■ **Task**:
Print the lines from the one containing "Subscribe to Blog via Email" through the one containing "Clementine Book One", keeping every character the same.

[Stored data entries]
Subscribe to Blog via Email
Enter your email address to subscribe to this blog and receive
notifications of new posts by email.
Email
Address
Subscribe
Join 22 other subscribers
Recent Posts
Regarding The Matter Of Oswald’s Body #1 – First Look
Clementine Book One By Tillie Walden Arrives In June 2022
--
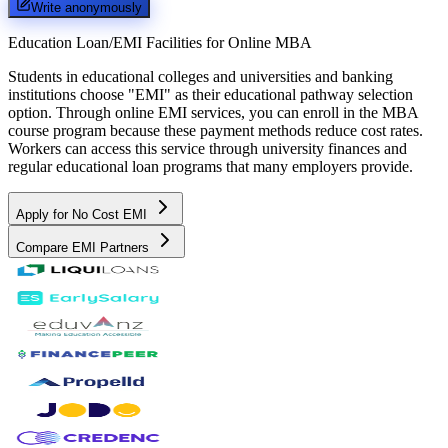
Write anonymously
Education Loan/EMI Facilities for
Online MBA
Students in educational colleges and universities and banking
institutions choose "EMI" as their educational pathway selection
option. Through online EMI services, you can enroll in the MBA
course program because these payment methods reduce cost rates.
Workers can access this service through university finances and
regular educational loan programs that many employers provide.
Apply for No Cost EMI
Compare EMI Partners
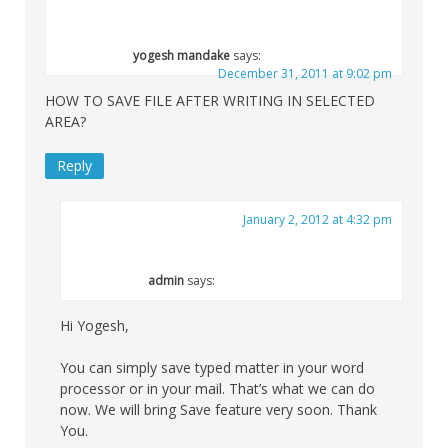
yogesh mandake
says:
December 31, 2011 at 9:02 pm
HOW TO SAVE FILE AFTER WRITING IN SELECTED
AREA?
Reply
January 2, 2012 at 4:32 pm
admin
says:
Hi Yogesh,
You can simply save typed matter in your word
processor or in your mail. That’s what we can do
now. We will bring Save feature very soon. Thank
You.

■ **Result of this exercise**:
Subscribe to Blog via Email
Enter your email address to subscribe to this blog and receive
notifications of new posts by email.
Email
Address
Subscribe
Join 22 other subscribers
Recent Posts
Regarding The Matter Of Oswald’s Body #1 – First Look
Clementine Book One By Tillie Walden Arrives In June 2022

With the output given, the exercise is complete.